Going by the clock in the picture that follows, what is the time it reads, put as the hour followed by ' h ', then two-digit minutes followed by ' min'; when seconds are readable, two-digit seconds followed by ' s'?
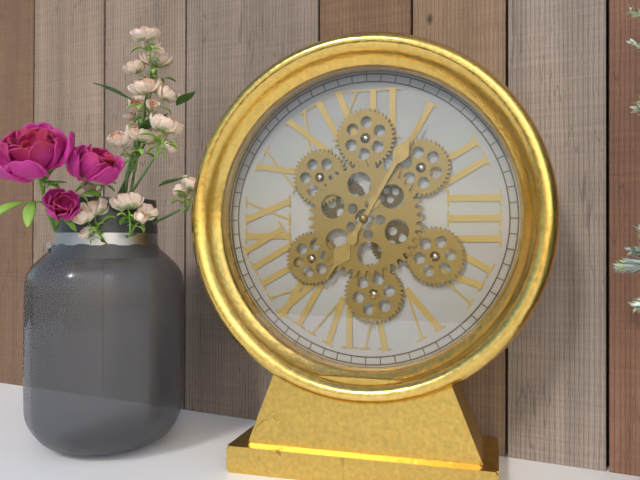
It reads 7 h 05 min
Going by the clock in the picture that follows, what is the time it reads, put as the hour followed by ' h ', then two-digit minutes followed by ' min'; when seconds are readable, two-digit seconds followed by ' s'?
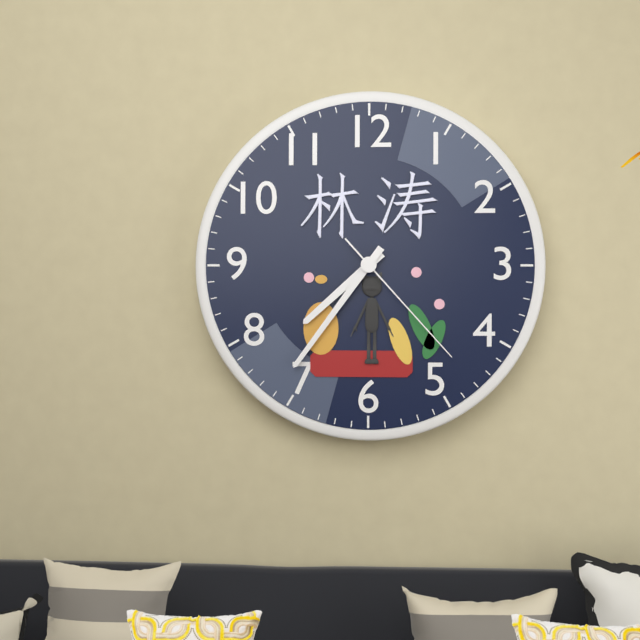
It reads 7 h 36 min 23 s
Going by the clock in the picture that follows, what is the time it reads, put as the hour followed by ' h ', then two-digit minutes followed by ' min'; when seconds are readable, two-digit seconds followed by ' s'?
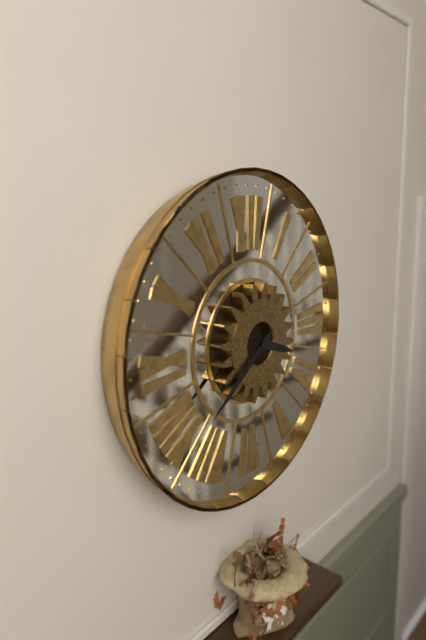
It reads 3 h 39 min
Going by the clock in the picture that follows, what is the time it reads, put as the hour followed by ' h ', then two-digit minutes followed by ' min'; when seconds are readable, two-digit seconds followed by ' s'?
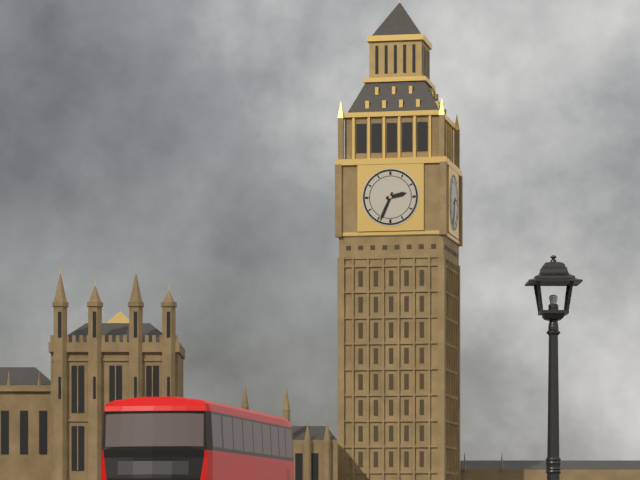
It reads 2 h 34 min
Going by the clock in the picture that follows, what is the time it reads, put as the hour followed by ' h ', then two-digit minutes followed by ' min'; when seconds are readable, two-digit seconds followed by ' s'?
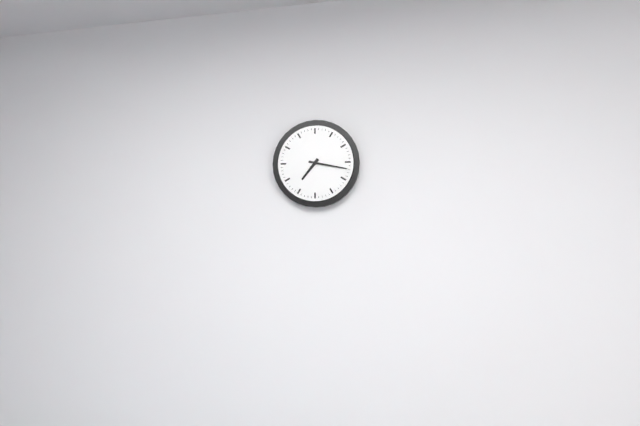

*-*-*

Can you copy every item above word for word, leaving the pictures out?

Going by the clock in the picture that follows, what is the time it reads, put as the hour followed by ' h ', then two-digit minutes followed by ' min'; when seconds are readable, two-digit seconds followed by ' s'?
It reads 7 h 05 min
Going by the clock in the picture that follows, what is the time it reads, put as the hour followed by ' h ', then two-digit minutes followed by ' min'; when seconds are readable, two-digit seconds followed by ' s'?
It reads 7 h 36 min 23 s
Going by the clock in the picture that follows, what is the time it reads, put as the hour followed by ' h ', then two-digit minutes followed by ' min'; when seconds are readable, two-digit seconds followed by ' s'?
It reads 3 h 39 min
Going by the clock in the picture that follows, what is the time it reads, put as the hour followed by ' h ', then two-digit minutes followed by ' min'; when seconds are readable, two-digit seconds followed by ' s'?
It reads 2 h 34 min
Going by the clock in the picture that follows, what is the time it reads, put as the hour followed by ' h ', then two-digit minutes followed by ' min'; when seconds are readable, two-digit seconds followed by ' s'?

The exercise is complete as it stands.